- WHAT TO DO
Write the data out again, word for word.

- DATASET ENTRIES
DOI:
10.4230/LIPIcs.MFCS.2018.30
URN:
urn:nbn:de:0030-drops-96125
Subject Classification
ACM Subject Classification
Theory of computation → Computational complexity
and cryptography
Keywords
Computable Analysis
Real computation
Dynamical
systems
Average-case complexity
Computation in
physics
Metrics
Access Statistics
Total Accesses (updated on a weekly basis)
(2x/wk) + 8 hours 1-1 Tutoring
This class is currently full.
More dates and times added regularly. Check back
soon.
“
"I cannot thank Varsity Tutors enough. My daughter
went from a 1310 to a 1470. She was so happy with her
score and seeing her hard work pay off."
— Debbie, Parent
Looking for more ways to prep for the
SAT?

- EXERCISE OUTPUT
DOI:
10.4230/LIPIcs.MFCS.2018.30
URN:
urn:nbn:de:0030-drops-96125
Subject Classification
ACM Subject Classification
Theory of computation → Computational complexity
and cryptography
Keywords
Computable Analysis
Real computation
Dynamical
systems
Average-case complexity
Computation in
physics
Metrics
Access Statistics
Total Accesses (updated on a weekly basis)
(2x/wk) + 8 hours 1-1 Tutoring
This class is currently full.
More dates and times added regularly. Check back
soon.
“
"I cannot thank Varsity Tutors enough. My daughter
went from a 1310 to a 1470. She was so happy with her
score and seeing her hard work pay off."
— Debbie, Parent
Looking for more ways to prep for the
SAT?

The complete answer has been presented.